Write and shed your old pain that became chronic. My own personal story is very unpleasant and gory, so I will spare you the details. In short, I have lost my mom for years and didn't even know if she was alive or not, didn't have her phone or address. I went back to Russia several years ago and have found her. The problem is, I quit my career to write, I'm broke and I can't bring her over here. Not yet. She's had a hard life and needs to be taken care of. I can't afford it yet because I'm only now starting to do what I always dreamed about doing. Writing. Whether or not I can make money at this, remains to be seen. So, daily, I'm in pain. I miss her. I want to share my time with her while I can. But I no longer suffer as much, because I write about my pain in my book, and every day I shed a little more of it, and I becomes a little lighter. I no longer need to go to therapy, I no longer have long bouts of crying after calling her and listening to her horror stories. I transform it into writing, and it helps. Oh, it helps like magic. Seriously. If you have some hidden old pain in you, it's time you let it go. Life is too short, and it's not worth being bent down by pain. Write.
Live your dream the way you want it, right now. All of us have unfulfilled wishes, whatever they might be. To travel around the world, buy a personal jet and fly to Paris for dinner, go to that awesome concert of that awesome band or learn how to dive. You name it. Whatever your dream is, life is always short on giving you everything you want. So here is a way to have it all. Put it n your story, in your book, and experience it. It's almost like doing the real thing, and it will make you so happy, as if you're actually doing it. Like, for example, I have a taste for expensive gadgetry, partly because I studied design, but it goes deeper. I grew up watching my mom design clothes (yeah, she's one of those starving artists who creates amazing things but doesn't know how to sell them). She taught me how to see beauty in things. Whenever I go to a store to buy, say, a new watch, the one I like always ends up the most expensive. I mean, I don't even go to stores anymore, because there is no point, I can't afford what I like. Thus, cleverly, the antagonist in my book is wearing an Officine Panerai watch. There, I have my dream. Legitimately, I spent hours researching the thing and got to describe it in detail. Ah, it's almost as if I had it. You can do the same, live your dream, now. Write.

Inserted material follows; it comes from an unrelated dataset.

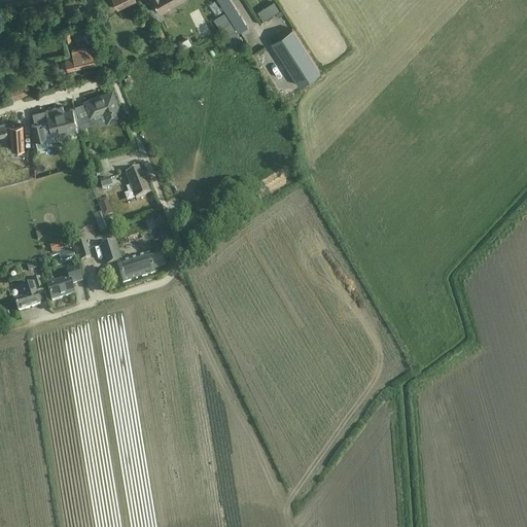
[(112,0),(117,9),(136,0),(135,0),(112,0)]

Once you start writing for therapy, once you truly start writing for yourself, for your own inner true self, expressing honestly how you feel, a curious thing happens. Others notice. You know why? Because they can relate. Because they feel the same. We all do. We're all trying to make sense of our existence and hold each other's hands while we're at it. So, there, write. Feel better yourself and even make this world a little better. Book by book, maybe we'll manage to turn it around, eh? What do you think?